The four moments that pushed us off Revel
Across our Morelia locations, here are four moments from the last few years that made the migration decision easy. Every one of them is a job Square Managerbot would have done in the background.
- The August Friday we understaffed by one person. Heat wave hit, line was out the door, a customer screamed at our closer. Nobody saw the forecast pattern or the prior-year spike. Managerbot would have flagged it Monday with a staffing proposal sitting on the dashboard.
- The reorder we missed on a top SKU. We ran out by mid-Saturday and refunded thirty orders. Managerbot would have surfaced the velocity drop two days earlier with a draft order ready to send.
- The 80 regulars we quietly lost. No one has time to dig through CRM reports between shifts. Managerbot would have grouped them, drafted the message, shown me the list, and waited for my yes.
- Tuesday at one location, Thursday at another. One was overstaffed, one was short. We never connected the two. Managerbot would have proposed the shift swap with employee preferences already factored in.
Add those four kinds of moments across our locations across three years. The dollar amount makes me a little sick.
It’s also exactly the kind of work a $90,000-a-year ops manager does, that an independent operator cannot afford to hire.
The catch nobody is talking about
The honest part. Block has said almost nothing about pricing after beta. Right now it’s free. After beta, it could stay free, get bundled into Square plans, or become a paid add-on. We don’t know yet.
That uncertainty isn’t a reason to wait. It’s a reason to use the beta well. If you turn Managerbot on today and gather your own data on what it actually saved you, you’ll be able to make a pricing decision in a few months with numbers instead of vibes. If it saved you twelve hours a week and trimmed two points off your labor cost, you’ll know what it’s worth. If it didn’t, you’ll know that too.

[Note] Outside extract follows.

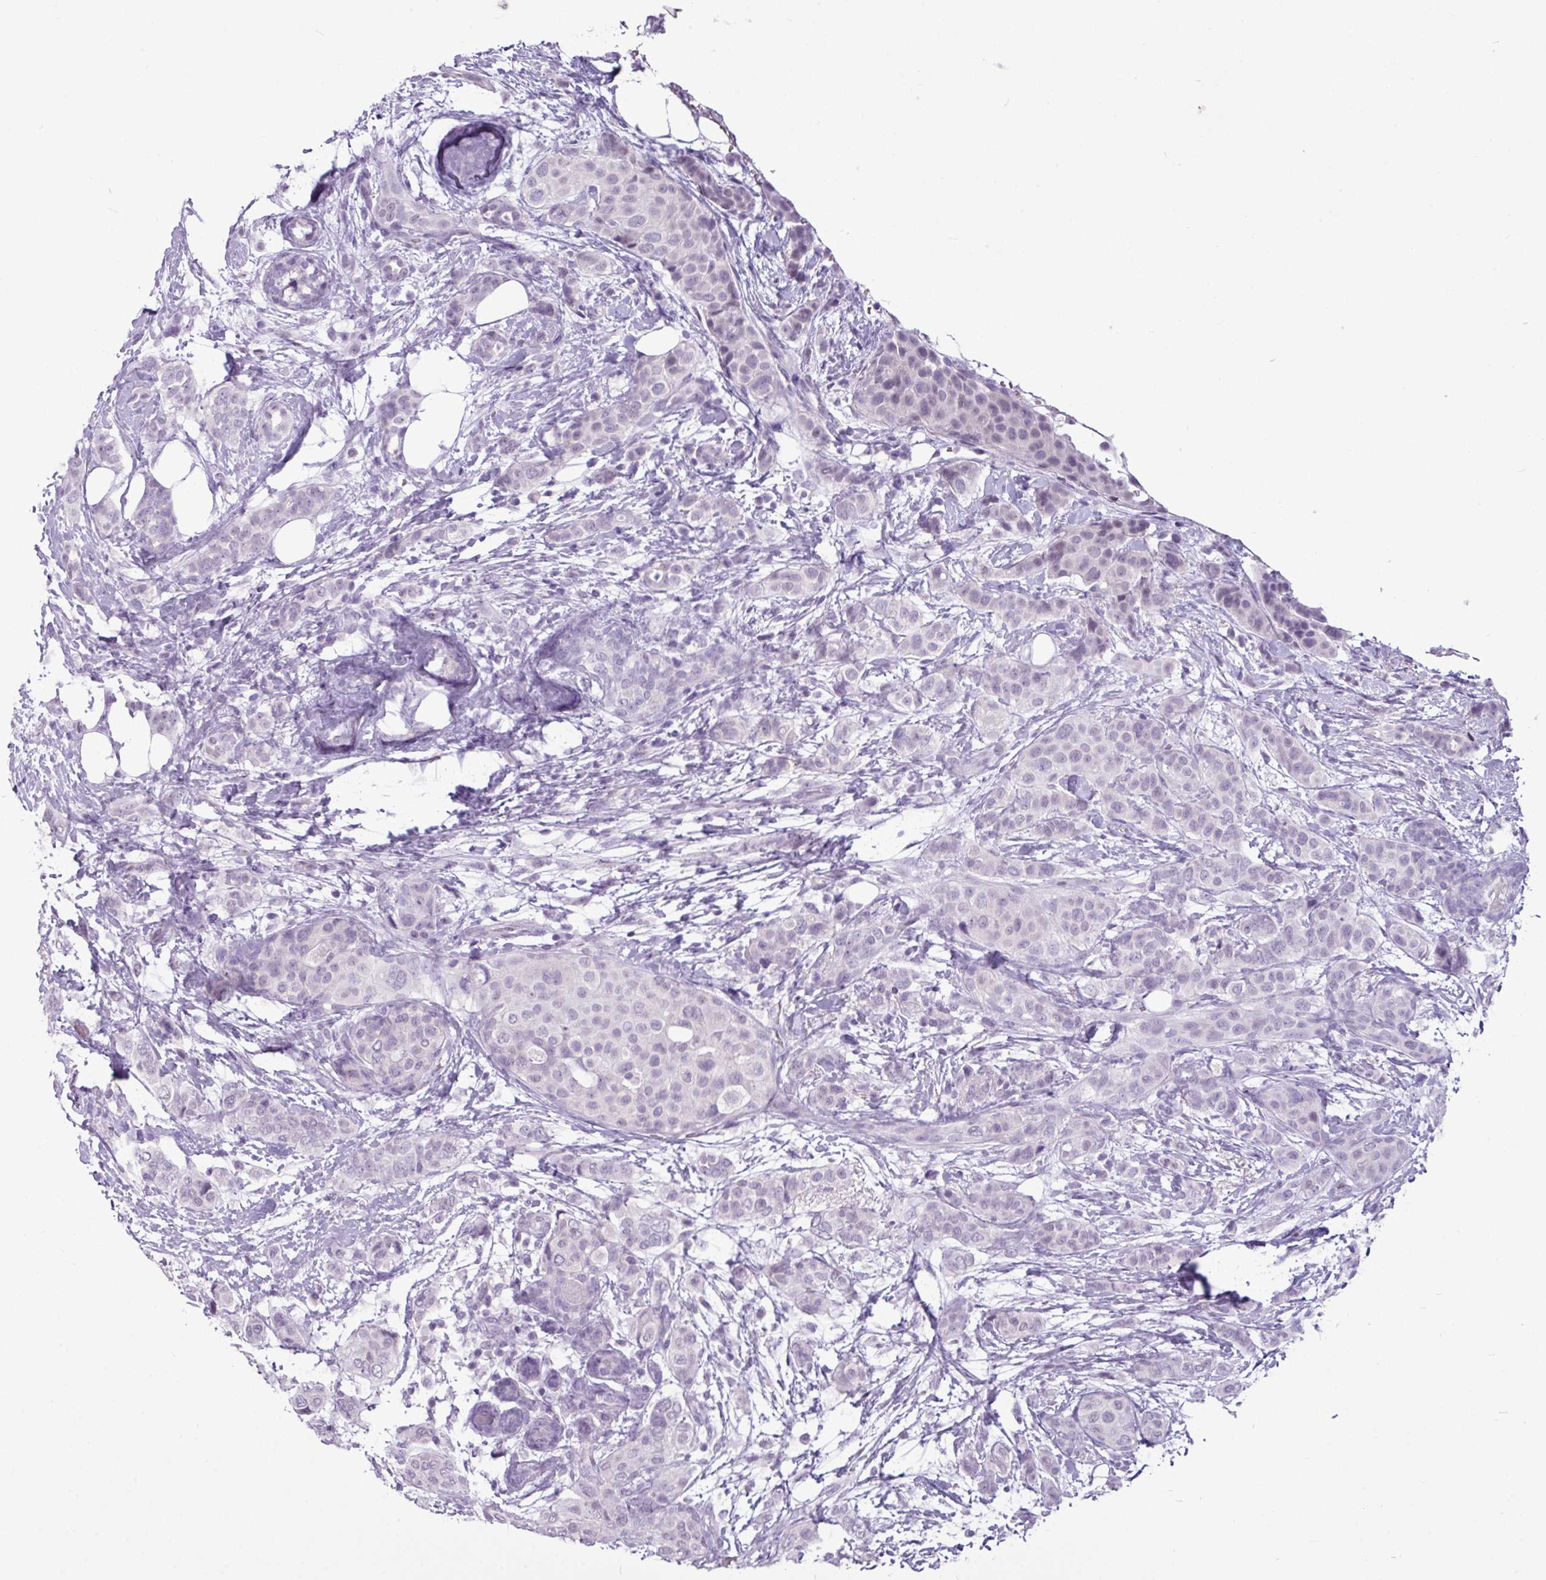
{"staining": {"intensity": "negative", "quantity": "none", "location": "none"}, "tissue": "breast cancer", "cell_type": "Tumor cells", "image_type": "cancer", "snomed": [{"axis": "morphology", "description": "Lobular carcinoma"}, {"axis": "topography", "description": "Breast"}], "caption": "Immunohistochemistry of human breast lobular carcinoma displays no positivity in tumor cells. Nuclei are stained in blue.", "gene": "AMY2A", "patient": {"sex": "female", "age": 51}}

The other limit worth naming. Managerbot can’t take payments, hire or fire, handle complaints, or do anything that requires reading a person. It’s an ops layer, not a manager layer. The judgment is still yours, the relationships are still yours, the late-night phone call from a vendor is still yours.
What you should do this week
If you already use Square, log in and look for Managerbot in your dashboard. If it’s not there yet, it should be by June.
If you’re on Revel or Toast or Lightspeed and you’ve been thinking about switching, this is the catalyst we needed. The combination of approval-first AI, real-time data, and free during beta is the cleanest upgrade for an independent operator I’ve seen in years. Open a Square account here and you can have Managerbot proposing your first restock by tomorrow morning.
Either way, the play is the same. Turn it on. Approve a few suggestions. Notice the things you would have missed. Build your own evidence.
For years, every new tool made small operators feel busier. Square Managerbot is the first one that might actually make you feel less alone in the work. The chains have always had managers. For the first time, you have something close to one too. That’s why we’re betting on it across every Morelia location, and that’s why we’re moving now, not later. It fits the shape of the kind of business I’m trying to build.